Die stofflichen Bedingungen für Malerei sind Flächen als Malgründe: Leinwände, Papier, Holzplatten, Wandflächen etc. Darauf werden mehr oder weniger flächige Materialien kollagiert: Tusche, Farbpigment, Papiere, bei neueren Arbeiten auch Folien, Fotos und dergleichen. Am Wahrnehmungsvorgang sind nur die Augen beteiligt. Man muß sich bei der Betrachtung nicht weiter körperlich bewegen. Das Objekt, die visuelle "Szene" bleibt gegenüber. Sie umgibt uns nicht wie der Raum der Architektur, der nur mit Körperbewegungen erfahren werden kann. Wir gebrauchen die gemalte Realität nicht im Sinne der praktischen Zwecke. Ihr Erlebnis ist eine "rein ästhetische Nutzung". Malerei schafft einen eigengesetzlichen Darstellungsraum, den man "virtuellen Raum" nennen kann. Die Philosophin Susanne Langer spricht (Feeling and Form, Routledge 8 Kegan Paul, London 1953) von "virtueller Szene". Malerei gibt immer die Möglichkeit des Erlebnisses von Tiefe, sie erzeugt die visuelle Illusion von vorn und hinten in einer Fläche. Das wird bei allen Perspektiv-Techniken (Linien-, Farb- und Licht-Perspektiven) besonders deutlich. Aber auch bei völlig perspektivelosen Flächendarstellungen zielt die Intention des Malers auf Überwindung der Fläche durch Tiefen-Illusion, sei es Körperdarstellung durch Licht und Schatten, sei es ein "Kulissen-Effekt" durch Überschneidung von Silhouetten, durch Größenstaffelung oder andere Mittel der Flächen-Irritierung. In jedem Fall entsteht in der Fläche ein Vorstellungsraum eigener Tiefe. Das trifft sogar auf solche Malereien zu, die beim ersten Anblick völlig flächig erscheinen.

 

Plastik

Stoffliches Material (Stein, Ton, Holz, Papier, Draht usw.) wird von Plastikern zu Formen verarbeitet, die körperhaft greifbar vor uns stehen. Sie umgeben uns jedoch nicht wie die Umfassungen der architektonischen Räume. Man muß sich allerdings - anders als beim Betrachten eines Bildes - körperlich hin- und herbewegen, um Plastiken (auch Reliefs) hinreichend zu erfassen. Das "Erfassen" ist nur selten ein Fassen, meistens vielmehr ein Sehen, dieses Sehen allerdings vorwiegend als "Tasten in der Ferne". Die Spannung des Volumens wird in der Schwellung der Körper-Oberflächen und in der Bewegung seiner Texturen begriffen. Die ausdruckhafte Spannung der Körperformen hebt die Plastik ab von der Qualität dreidimensionaler Körper im physikalischen Verständnis. Plastik ist Darstellung von "visionärem" Körperraum. Sie besetzt physikalaische Volumen mit Ideen, Vorstellungen, Projetionen, Gefühlen, Erinnerungen, Ahnungen - d.h. mit Ausdrucksqualitäten. In diesem Sinne spricht Susanne Langer bei Plastik von "kinetischem Volumen".

> **INHALT DES DATENSATZES**:
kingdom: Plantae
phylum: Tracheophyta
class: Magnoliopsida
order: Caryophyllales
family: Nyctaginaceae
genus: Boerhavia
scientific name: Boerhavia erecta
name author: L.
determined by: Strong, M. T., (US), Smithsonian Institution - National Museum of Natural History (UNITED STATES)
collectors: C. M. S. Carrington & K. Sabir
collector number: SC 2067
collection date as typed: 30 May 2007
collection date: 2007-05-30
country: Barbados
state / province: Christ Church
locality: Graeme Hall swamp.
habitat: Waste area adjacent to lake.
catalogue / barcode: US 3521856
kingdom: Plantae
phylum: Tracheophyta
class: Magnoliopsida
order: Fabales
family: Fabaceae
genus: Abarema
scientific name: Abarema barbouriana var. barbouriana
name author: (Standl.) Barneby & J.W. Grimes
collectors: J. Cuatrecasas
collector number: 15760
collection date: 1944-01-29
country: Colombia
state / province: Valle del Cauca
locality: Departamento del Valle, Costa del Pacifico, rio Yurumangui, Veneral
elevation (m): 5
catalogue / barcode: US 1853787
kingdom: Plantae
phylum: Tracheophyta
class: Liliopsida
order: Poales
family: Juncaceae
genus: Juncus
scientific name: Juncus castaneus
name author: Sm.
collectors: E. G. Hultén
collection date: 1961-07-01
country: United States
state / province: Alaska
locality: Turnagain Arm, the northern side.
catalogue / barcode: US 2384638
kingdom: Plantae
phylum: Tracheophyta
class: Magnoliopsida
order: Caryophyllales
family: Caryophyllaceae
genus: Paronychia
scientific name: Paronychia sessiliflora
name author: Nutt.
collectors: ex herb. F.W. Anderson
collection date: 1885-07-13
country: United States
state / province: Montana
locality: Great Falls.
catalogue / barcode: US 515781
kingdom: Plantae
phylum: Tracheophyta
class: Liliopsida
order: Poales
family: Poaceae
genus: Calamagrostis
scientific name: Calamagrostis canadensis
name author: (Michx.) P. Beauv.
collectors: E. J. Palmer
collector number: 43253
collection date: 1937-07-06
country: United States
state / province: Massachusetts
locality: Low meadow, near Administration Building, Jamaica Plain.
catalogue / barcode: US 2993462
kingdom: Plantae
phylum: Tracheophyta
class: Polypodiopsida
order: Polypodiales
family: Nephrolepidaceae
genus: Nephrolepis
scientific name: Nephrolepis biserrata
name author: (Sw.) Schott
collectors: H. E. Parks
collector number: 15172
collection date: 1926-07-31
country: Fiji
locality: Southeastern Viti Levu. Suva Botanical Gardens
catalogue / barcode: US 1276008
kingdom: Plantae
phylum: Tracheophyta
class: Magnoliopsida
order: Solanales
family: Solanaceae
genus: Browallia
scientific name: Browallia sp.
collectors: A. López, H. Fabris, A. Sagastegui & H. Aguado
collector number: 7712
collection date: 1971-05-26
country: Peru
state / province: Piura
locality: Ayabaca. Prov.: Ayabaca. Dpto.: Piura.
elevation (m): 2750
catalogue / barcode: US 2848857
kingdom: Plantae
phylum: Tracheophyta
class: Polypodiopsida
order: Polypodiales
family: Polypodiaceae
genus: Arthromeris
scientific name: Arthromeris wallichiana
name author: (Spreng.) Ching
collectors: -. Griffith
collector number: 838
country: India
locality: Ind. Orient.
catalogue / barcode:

> **AUFGABEN**:
(1) Übersetze diesen Satz aus dem Text über Malerei und Plastik ins Englische: „Wir gebrauchen die gemalte Realität nicht im Sinne der praktischen Zwecke.“
(2) Schreib den Text über Malerei und Plastik im Anschluss an seinen letzten Satz weiter.

> **LÖSUNGEN**:
(1) We do not use painted reality in the sense of practical purposes.

(2)
An diese ersten definitorischen Unterscheidungen möchte ich den Versuch anschließen, die geschichtliche Entwicklung des Verhältnisses von Architektur, Malerei und Plastik zu skizzieren. Dieser Versuch geht von der Frage aus, welche Raumstrukturen in verschiedenen historischen Perioden bevorzugt dargestellt wurden. Dabei werden weder alle bedeutenden Entwicklungsphasen noch alle Schauplätze stilistischer Neuerungen erfaßt. Die Skizze beschränkt sich vielmehr auf die grobe Beschreibung des historische Wechsels in der Auffassung von Innenraum. Dabei soll deutlich werden, wie das Verhältnis der drei "Raum-Darstellungstechniken" zueinander (Architektur : Malerei : Plastik) sich geändert hat.

In vorgeschichtlicher Zeit erscheinen mythische Bauwerke häufig als einfache Hügel oder Aufrichtungen, als plastische Male, die Orte von magischer Bedeutung markieren, manchmal sogar als Systeme solcher Objekte, die gewisse Abstände voneinander haben und in deren Wirkungsfeld man sich wie zwischen "Dingen" bewegen kann. Der archtektonische Raum ist hier vorwiegend Zwischenraum zwischen isolierten körperhaften Gegenständen, deren Nähe zu dem deutlich ist, was später "Plastik" heißt. Beispiele sind etwa die Menhire der Bretagne oder der magische Kreis von Stonehenge.

Andererseits sind vielerlei steinzeitliche Höhlenanlagen gefunden worden, die sowohl zu praktischen als auch zu symbolischen Zwecken benutzt wurden: Wohnhöhlen, Schutzhöhlen, Votivhöhlen, Bestattungshöhlen usw. ... Die Wände sind häufig bemalt. Beobachtetes und Gewünschtes, Ist-Szenen und Als-ob-Szenen, Darstellungen einer inneren Welt, in die man körperlich eintreten konnte. Der materiale Raum erscheint illusionistisch vertieft. Die Nähe zu dem wird deutlich, was später "Malerei" heißt. Auch in der Architektur das alten Ägypten werden noch beide Prinzipien im Umgang mit räumlichen Strukturen nebeneinander deutlich: einerseits das skulpturale Aufrichten und Aufschichten monumentaler Massen - einzelner Körper wie Obeliske oder Pyramiden, oder auch ganzer Reihen und "Wälder" davon wie Sphinxalleen und Säulenhallen - andererseits das Ausschachten und Bemalen von Höhlen - vor allem als Grabanlagen. Einmal werden die gebauten Dinge wie Ansammlungen gewaltiger Plastiken aufgefaßt (etwa die Tempelanlagen von Karnak und Luxor), ein andermal wie Hohlräume der Erde, eingemantelt in traumhafte Flächendarstellungen (etwa die Gräber im Tal der Könige).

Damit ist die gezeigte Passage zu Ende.